Daniel Schreiber est un évangéliste parfait : prononciation impeccable, intelligence du récit, clarté de la voix et juste proportion de lyrisme dans les fins de récitatifs penchant vers l’arioso. Les personnages tragiques sont servis par la voix de basse : Pilate chanté par Matthieu Lécroart au timbre généreux (excellent aussi dans les arias de basse), Pierre, l’homme du reniement, par Philippe Roche, Jésus par Guilhem Worms d’une voix profonde mais à l’articulation peu claire. Il est beaucoup plus à l’aise dans son air Viens douce croix parfaitement accompagné par le violoncelle et la contrebasse. Les voix d’alto sont utilisées par Bach pour exprimer l’inconcevable de manière dramatique : Paul-Antoine Bénos-Dijan, contre-ténor, et Salomé Haller sont très émouvants dans leurs nombreux arias.

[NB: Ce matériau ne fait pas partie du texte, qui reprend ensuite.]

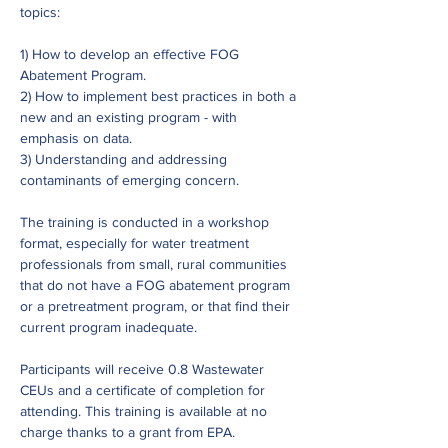
topics:
1) How to develop an effective FOG 
Abatement Program.
2) How to implement best practices in both a 
new and an existing program - with 
emphasis on data.
3) Understanding and addressing 
contaminants of emerging concern.
The training is conducted in a workshop 
format, especially for water treatment 
professionals from small, rural communities 
that do not have a FOG abatement program 
or a pretreatment program, or that find their 
current program inadequate.
Participants will receive 0.8 Wastewater 
CEUs and a certificate of completion for 
attending. This training is available at no 
charge thanks to a grant from EPA.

Les airs de ténor sont chantés d’une voix bien projetée par Paco Garcia, ceux de soprano par Hasnaa Bennani, au timbre onctueux et par Aurore Bucher à la voix un peu tendue.
Benoît Haller dirige l’ensemble avec autorité. Les chœurs, dont font partie les solistes, sont des acteurs essentiels : tour à tour foule agressive, apôtres inquiets, chrétiens en pleurs ou pleins d’espérance. Le double orchestre répond à toutes les sollicitations du chef : à noter les belles interventions des flûtes et des hautbois. Le continuo souligne avec grande précision l’articulation des récitatifs et des ariosos. Peut-être peut-on reprocher à Benoît Haller une tension permanente et un manque de nuances et de respirations qui renforceraient la théâtralité du drame voulu par Bach.
Belle exécution d’une œuvre grandiose.